Wohnbau statt Überbau

Steiermark Politik | GERLINDE PÖLSLER | aus FALTER 33/05 vom 17.08.2005

Ja schau, wer da kommt!", freut sich ein aus dem Fenster lehnender Mann. Kaum lenkt Ernest Kaltenegger sein Rad in den Hof der Siedlung in der Triester Straße, machen sich deren Bewohner auf die Socken. Offenkundig sieht man ihn hier oft; keiner wundert sich, dass er da ist. Etliche halten sich nicht lang mit Grußworten auf, sondern starten gleich mit: "Ich warte schon so lange auf ..." - den Boden, zum Beispiel.

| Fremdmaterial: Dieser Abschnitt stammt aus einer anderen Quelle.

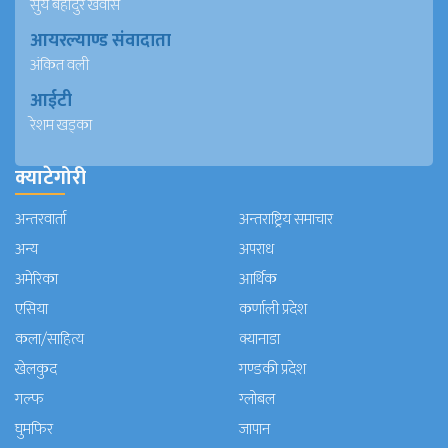
सुर्य बहादुर खवास
आयरल्याण्ड संवादाता
अंकित वली
आईटी
रेशम खड्का
क्याटेगोरी
अन्तरवार्ता
अन्तराष्ट्रिय समाचार
अन्य
अपराध
अमेरिका
आर्थिक
एसिया
कर्णाली प्रदेश
कला/साहित्य
क्यानाडा
खेलकुद
गण्डकी प्रदेश
गल्फ
ग्लोबल
घुमफिर
जापान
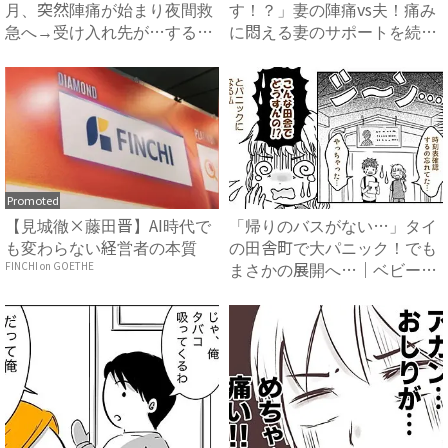
月、突然陣痛が始まり夜間救
す！？」妻の陣痛vs夫！痛み
急へ→受け入れ先が…すると
に悶える妻のサポートを続け
医...
て8時...
Promoted
【見城徹×藤田晋】AI時代で
「帰りのバスがない…」タイ
も変わらない経営者の本質
の田舎町で大パニック！でも
まさかの展開へ…｜ベビーカ
FINCHI on GOETHE
レ...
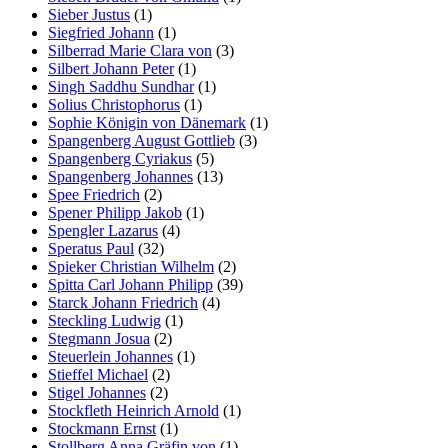
Sieber Justus
(1)
Siegfried Johann
(1)
Silberrad Marie Clara von
(3)
Silbert Johann Peter
(1)
Singh Saddhu Sundhar
(1)
Solius Christophorus
(1)
Sophie Königin von Dänemark
(1)
Spangenberg August Gottlieb
(3)
Spangenberg Cyriakus
(5)
Spangenberg Johannes
(13)
Spee Friedrich
(2)
Spener Philipp Jakob
(1)
Spengler Lazarus
(4)
Speratus Paul
(32)
Spieker Christian Wilhelm
(2)
Spitta Carl Johann Philipp
(39)
Starck Johann Friedrich
(4)
Steckling Ludwig
(1)
Stegmann Josua
(2)
Steuerlein Johannes
(1)
Stieffel Michael
(2)
Stigel Johannes
(2)
Stockfleth Heinrich Arnold
(1)
Stockmann Ernst
(1)
Stollberg Anna Gräfin von
(1)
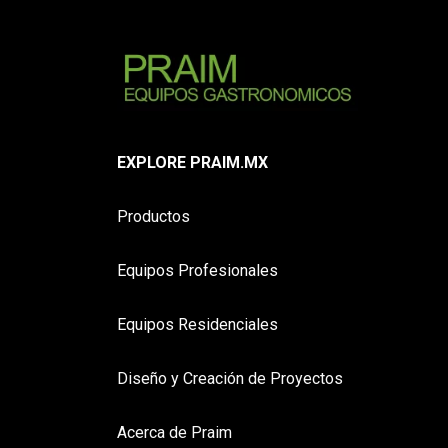
EXPLORE PRAIM.MX
Productos
Equipos Profesionales
Equipos Residenciales
Diseño y Creación de Proyectos
Acerca de Praim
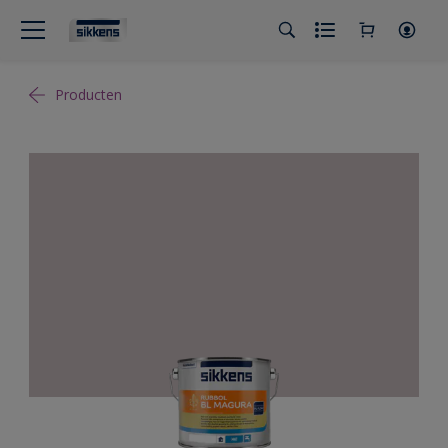
Producten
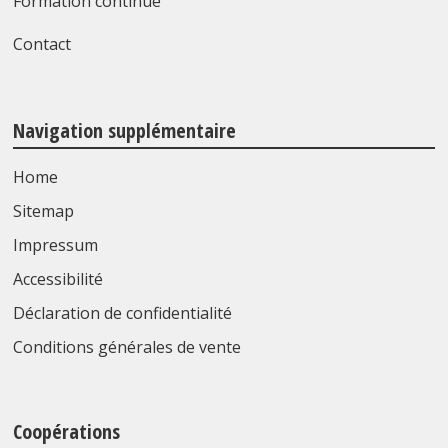
Formation continue
Contact
Navigation supplémentaire
Home
Sitemap
Impressum
Accessibilité
Déclaration de confidentialité
Conditions générales de vente
Coopérations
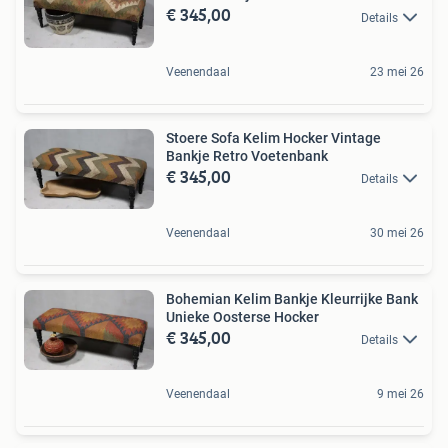
€ 345,00
Details
Veenendaal
23 mei 26
Stoere Sofa Kelim Hocker Vintage
Bankje Retro Voetenbank
€ 345,00
Details
Veenendaal
30 mei 26
Bohemian Kelim Bankje Kleurrijke Bank
Unieke Oosterse Hocker
€ 345,00
Details
Veenendaal
9 mei 26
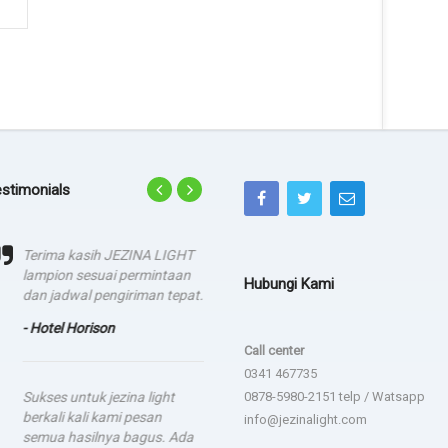
stimonials
Terima kasih JEZINA LIGHT
agadsga weg aerg rag
lampion sesuai permintaan
Hubungi Kami
- dsgfad
dan jadwal pengiriman tepat.
- Hotel Horison
Call center
0341 467735
Sukses untuk jezina light
0878-5980-2151 telp / Watsapp
berkali kali kami pesan
info@jezinalight.com
semua hasilnya bagus. Ada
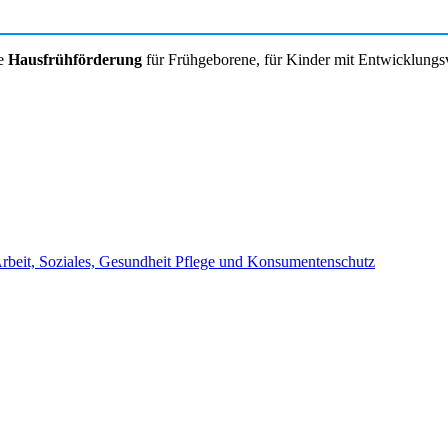
ve
Hausfrühförderung
für Frühgeborene, für Kinder mit Entwicklungs
beit, Soziales, Gesundheit Pflege und Konsumentenschutz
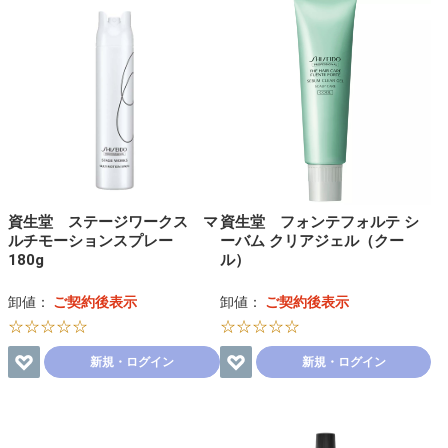
資生堂 ステージワークス マ
資生堂 フォンテフォルテ シ
ルチモーションスプレー
ーバム クリアジェル（クー
180g
ル）
卸値：
ご契約後表示
卸値：
ご契約後表示
☆☆☆☆☆
☆☆☆☆☆
新規・ログイン
新規・ログイン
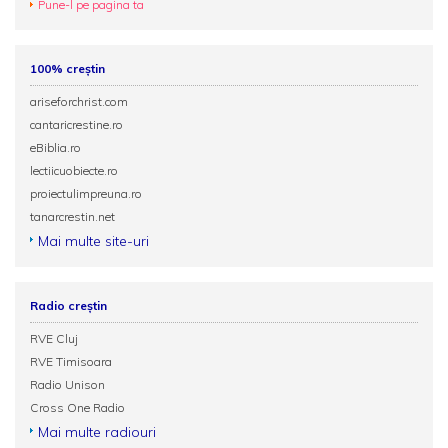
Pune-l pe pagina ta
100% creștin
ariseforchrist.com
cantaricrestine.ro
eBiblia.ro
lectiicuobiecte.ro
proiectulimpreuna.ro
tanarcrestin.net
Mai multe site-uri
Radio creștin
RVE Cluj
RVE Timisoara
Radio Unison
Cross One Radio
Mai multe radiouri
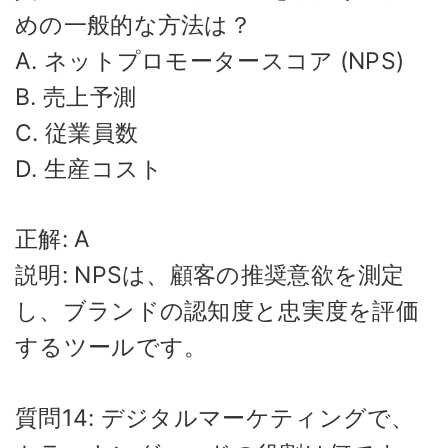
めの一般的な方法は？
A. ネットプロモータースコア (NPS)
B. 売上予測
C. 従業員数
D. 生産コスト
正解: A
説明: NPSは、顧客の推奨意欲を測定
し、ブランドの認知度と忠実度を評価
するツールです。
質問14: デジタルマーケティングで、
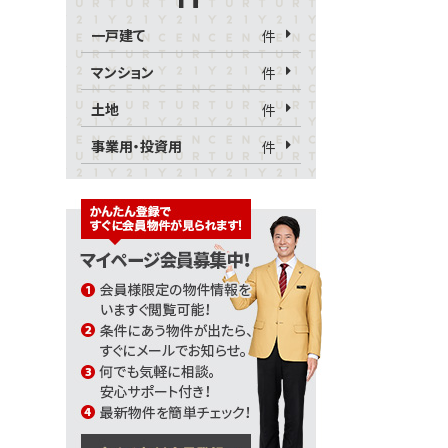
一戸建て
件
マンション
件
土地
件
事業用・投資用
件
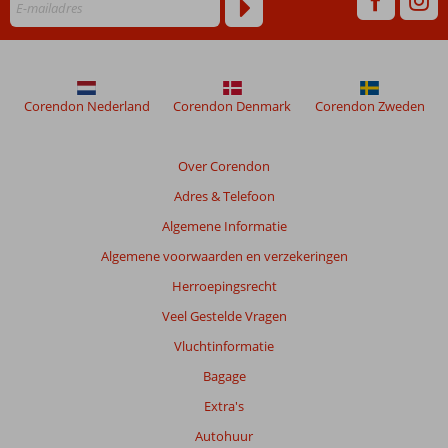
Corendon Nederland
Corendon Denmark
Corendon Zweden
Over Corendon
Adres & Telefoon
Algemene Informatie
Algemene voorwaarden en verzekeringen
Herroepingsrecht
Veel Gestelde Vragen
Vluchtinformatie
Bagage
Extra's
Autohuur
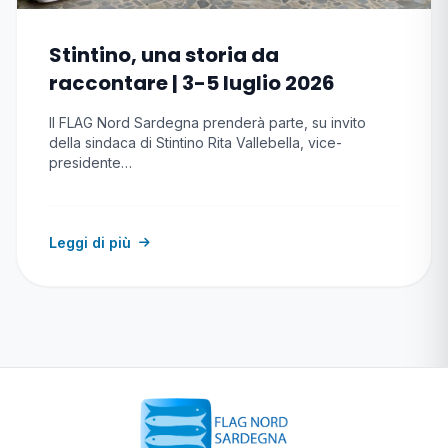
Stintino, una storia da
raccontare | 3-5 luglio 2026
Il FLAG Nord Sardegna prenderà parte, su invito
della sindaca di Stintino Rita Vallebella, vice-
presidente…
Leggi di più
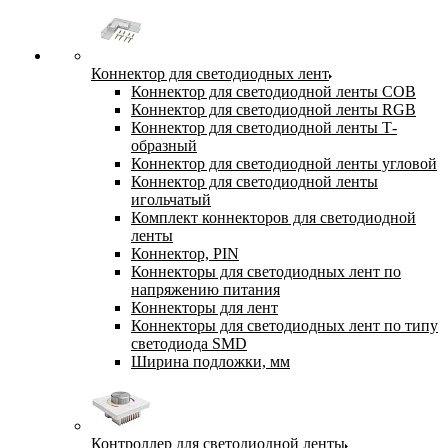
Коннектор для светодиодных лент
Коннектор для светодиодной ленты COB
Коннектор для светодиодной ленты RGB
Коннектор для светодиодной ленты Т-
образный
Коннектор для светодиодной ленты угловой
Коннектор для светодиодной ленты
игольчатый
Комплект коннекторов для светодиодной
ленты
Коннектор, PIN
Коннекторы для светодиодных лент по
напряжению питания
Коннекторы для лент
Коннекторы для светодиодных лент по типу
светодиода SMD
Ширина подложки, мм
Контроллер для светодиодной ленты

An der in den Zwanzigerjahren des letzten Jahrhunderts erbauten Siedlung hatte bis vor wenigen Jahren keiner mehr Hand angelegt, entsprechend war ihr Zustand: Fassaden und Stiegenhäuser zum Davonlaufen, Wohnungen ohne Dusche. Nun wird alles hergerichtet. Ein Gutteil der Häuser steht schon fein säuberlich da; bei ein paar kann man sich noch ein Bild davon machen, was Substandard heißt. Ein junger Mann bittet den Stadtrat in seine Wohnung. Er deutet auf zwei Babybetten. "Kriegt ihr Zwillinge!", schließt der Stadtrat. So ist es, und daher brauche man eine größere Wohnung.